Example MARC record that has only local 653 keywords for subjects

While the record is open in MARCEdit:

  1. Select OpenRefine from File>Export for>OpenRefine
  2. Save the file as a json

In OpenRefine:

  1. Open the json file as a new project
  2. Use Text facets for the MARC tag fields and restrict to 653
  3. Under the Content column, Select Split multi-valued cells from Edit Cells > Split multi-valued cells
    1. Use "," as a delimiter to break apart multi-valued keywords
    2. Name the new column something simple for easy reference later.
  4. Reconcile the keywords in the new column. Under the column options, Select Reconcile> Start Reconciling.
  5. In the new pop-up, you can add a new reconciliation service.
    1. In the bottom left-hand corner, select 'Add Standard Service'
    2. In the new pop-up, add the url: https://dlibwwwcit.services.brown.edu/fast-reconcile/reconcile
    3. Add Service
  6. Select a FAST topic or select ALL
  7. Reconciled keywords will appear as either full match, partial match, or no match. Partial matches will have suggestions.
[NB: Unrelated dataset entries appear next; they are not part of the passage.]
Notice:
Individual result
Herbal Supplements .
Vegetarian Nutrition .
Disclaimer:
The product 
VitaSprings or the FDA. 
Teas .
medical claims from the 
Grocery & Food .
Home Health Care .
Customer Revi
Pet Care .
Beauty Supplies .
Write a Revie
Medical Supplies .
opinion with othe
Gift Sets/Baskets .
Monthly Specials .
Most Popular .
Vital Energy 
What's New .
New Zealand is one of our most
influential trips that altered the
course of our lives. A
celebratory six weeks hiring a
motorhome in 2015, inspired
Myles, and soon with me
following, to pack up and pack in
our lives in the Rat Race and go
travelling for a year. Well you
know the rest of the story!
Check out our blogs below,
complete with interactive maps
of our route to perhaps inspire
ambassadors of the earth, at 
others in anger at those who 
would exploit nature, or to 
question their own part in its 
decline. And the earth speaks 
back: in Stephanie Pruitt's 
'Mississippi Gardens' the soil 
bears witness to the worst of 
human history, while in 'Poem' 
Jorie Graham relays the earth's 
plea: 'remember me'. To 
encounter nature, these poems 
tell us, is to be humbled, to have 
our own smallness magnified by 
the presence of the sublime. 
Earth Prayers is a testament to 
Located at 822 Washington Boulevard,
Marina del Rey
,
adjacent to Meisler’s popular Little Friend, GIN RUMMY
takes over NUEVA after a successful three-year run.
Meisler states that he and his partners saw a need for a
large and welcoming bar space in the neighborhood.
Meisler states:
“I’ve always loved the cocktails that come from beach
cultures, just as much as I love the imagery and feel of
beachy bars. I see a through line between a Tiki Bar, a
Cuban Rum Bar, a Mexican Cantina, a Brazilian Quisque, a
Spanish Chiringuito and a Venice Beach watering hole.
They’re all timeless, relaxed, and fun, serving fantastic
It is recommended you do not spend very long on this stage and accept that some keywords will not have matches.
  8. Under the Content Column, Select Transform from Edit Cells > Transform
    1. In the Expression box, enter GREL code: "$a"+cells["NEW COLUMN NAME"].recon.match.name+"$2fast $0(OCoLC)fst"+cells["NEW COLUMN NAME"].recon.match.id[28,20000]
    2. Transform!
  9. Delete the New Column and keep the Content Column
  10. Change MARC field tag facet to "(blank)"
    1. Rename "(blank)" in the facet to '650' or whichever subject heading is appropriate based off your FAST topic
    2. Repeat this process for the indicators and set the blank indicators to '\7'
  11. Make sure all columns are in order by: Record Number, MARC field, Indicators, Content
  12. Export as Tab-separated value (.tsv)
  13. In MARCEdit Import the .tsv file via Tools > OpenRefine > Import
    1. Save as .mrk
  14. To avoid any loss of 653 fields, use MARCEdit's merge records tool to add the new 65x fields to the original file.

 


Exporting Data

Unfortunately, while OpenRefine supports importing marc files, it does not support exporting as marc files. To turn your data back into a marc file, you will need to export as a .tsv then use MARCEdit's OpenRefine Import tool.

  • In the top right corner of OpenRefine, select Export
  • Select 'Tab-separated value' and the file should automatically download into your download folder.
  • In MARCEdit under Tools > OpenRefine, select Import.
  • Select your .tsv file from your downloads and save it as a .mrk or .mrc file.